Exercise description » Reproduce exactly, leaving out pictures, each line from the one holding "text: paging ->" through the final line of the listing, and add nothing.

Listed entries »

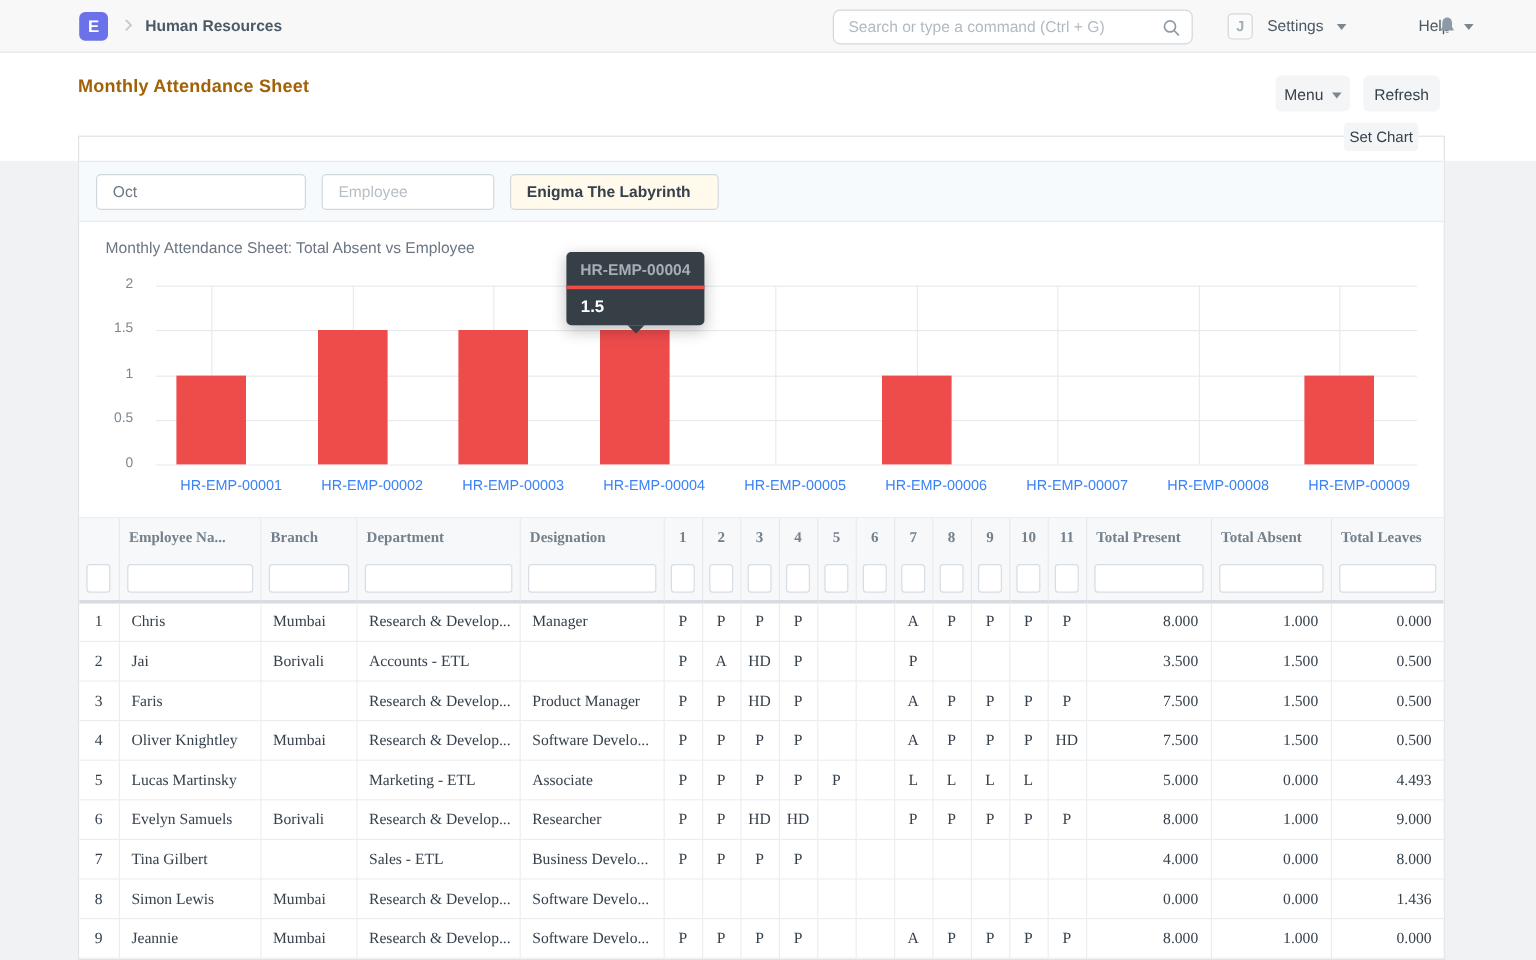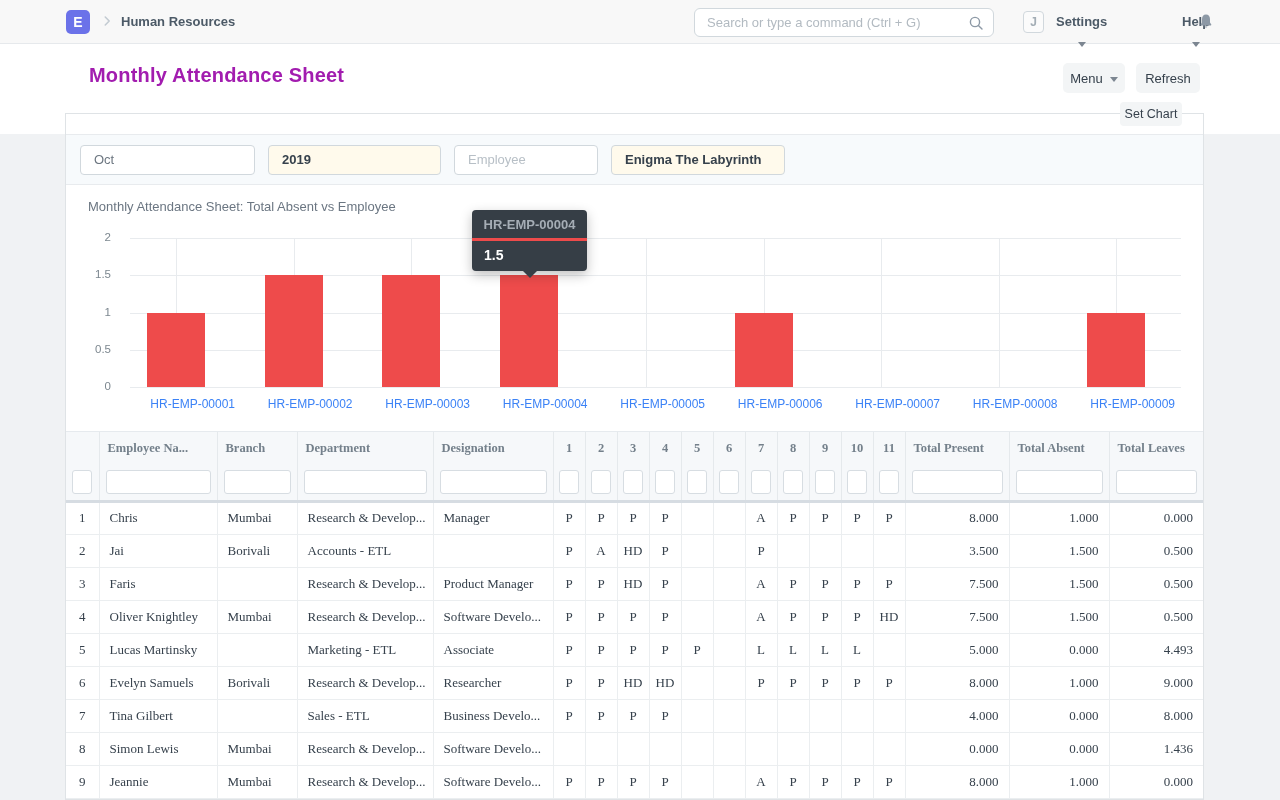"Settings" .nav-item { flex-direction: column -> none; font-weight: 700 -> 400 }
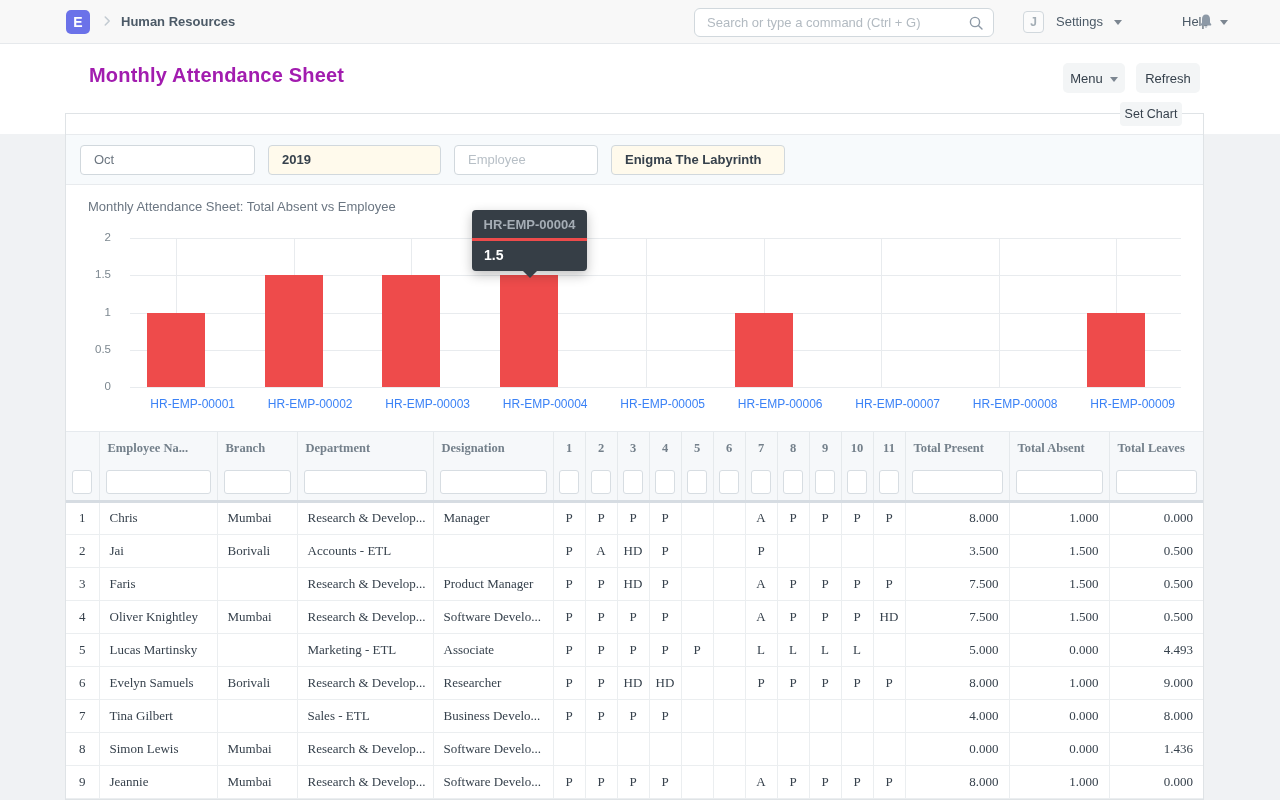"Monthly Attendance Sheet" .page-title { color: #a21caf -> #a16207; font-size: 20px -> 15px; margin-left: 24px -> none }
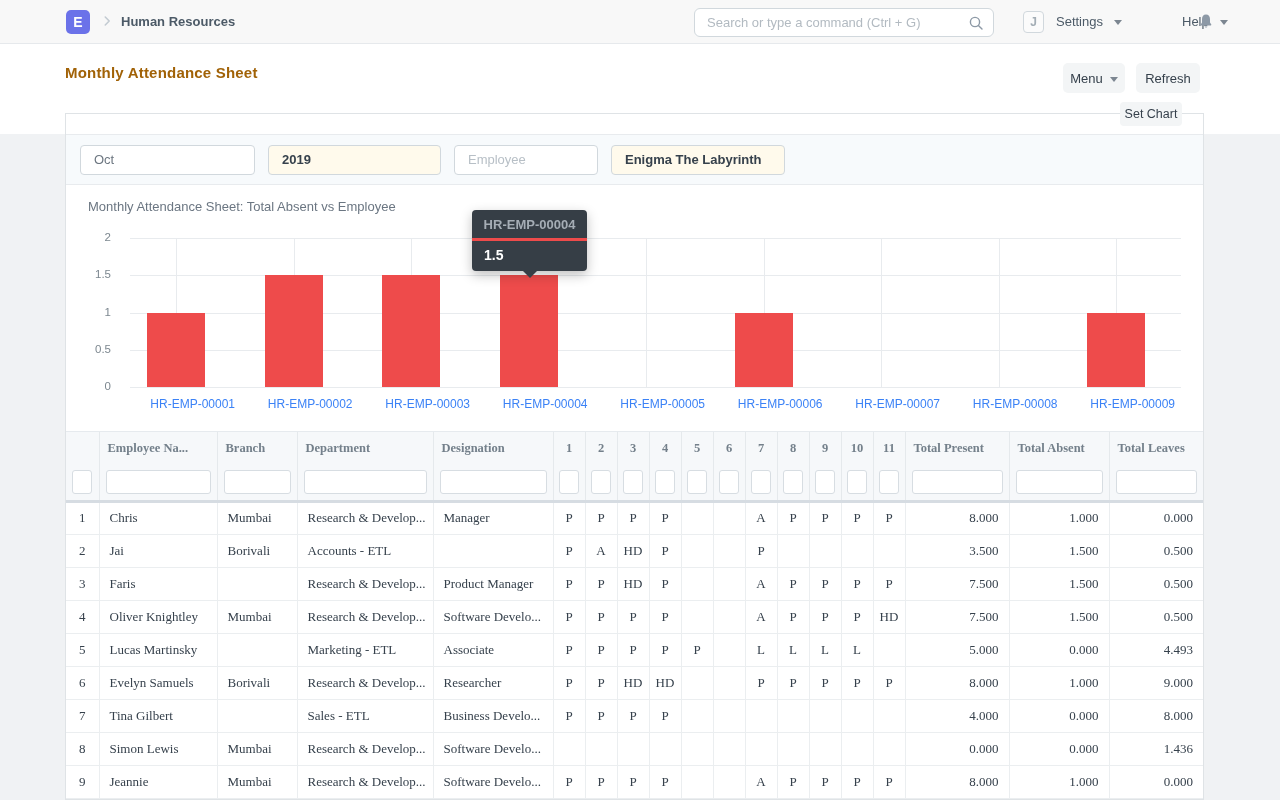"2019" input.f-year { html: <input> -> none }
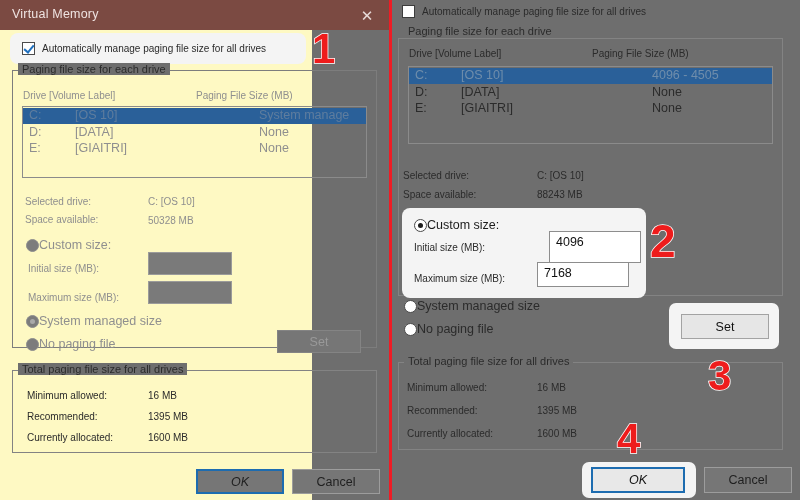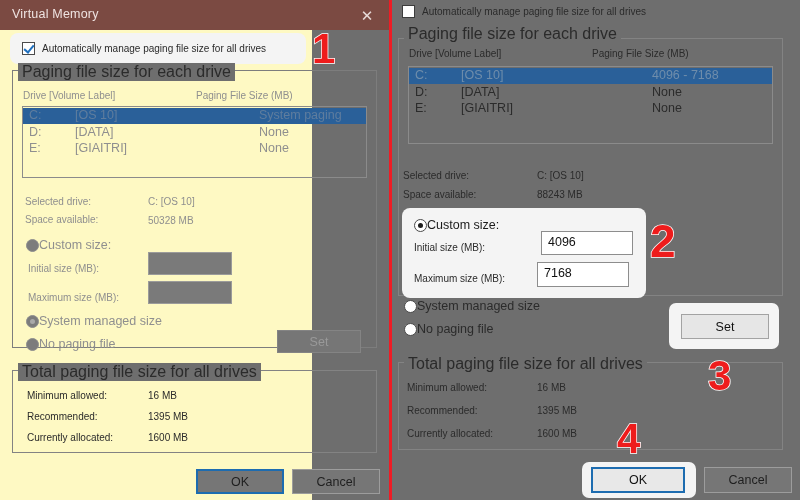"Paging file size for each" .grouptitle { font-size: 16px -> 11px }
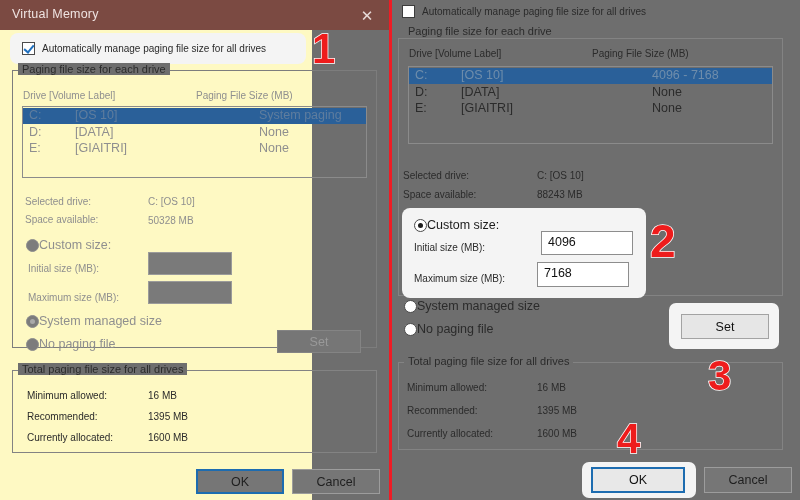"4096 - 7168" span.c3 { text: 7168 -> 4505 }
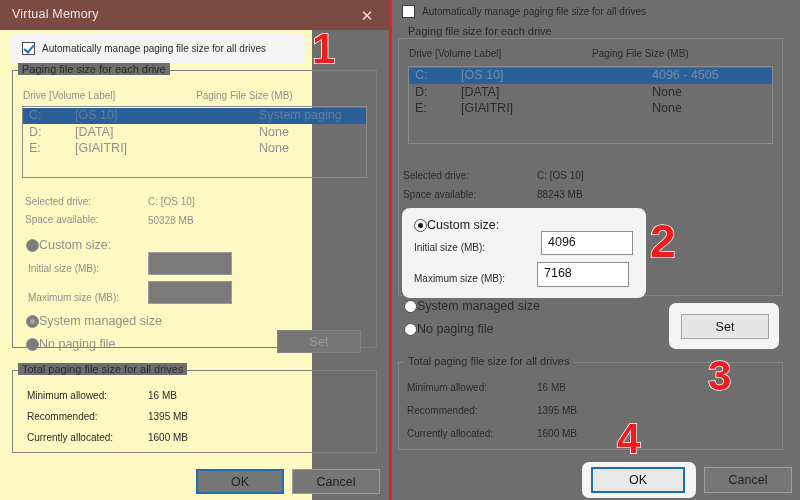"System paging" span.c3 { text: paging -> manage }
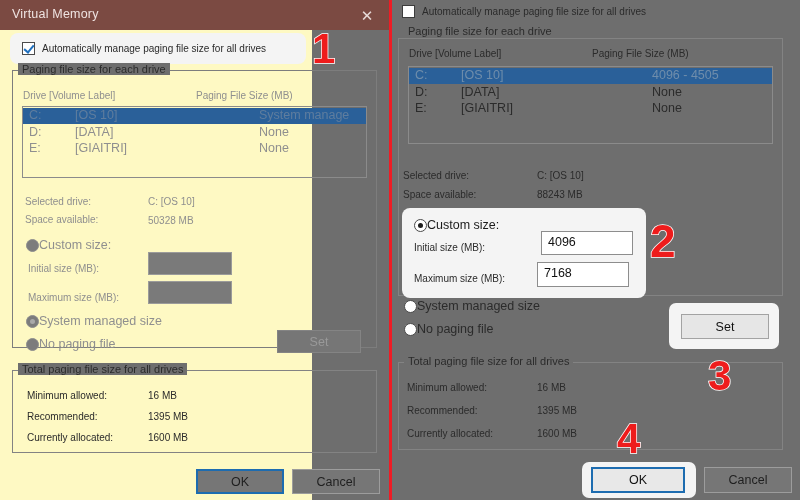"4096" div.tinput { height: 24px -> 32px; left: 149px -> 157px }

Written answer »
"System paging" span.c3 { text: paging -> manage }
"4096" div.tinput { height: 24px -> 32px; left: 149px -> 157px }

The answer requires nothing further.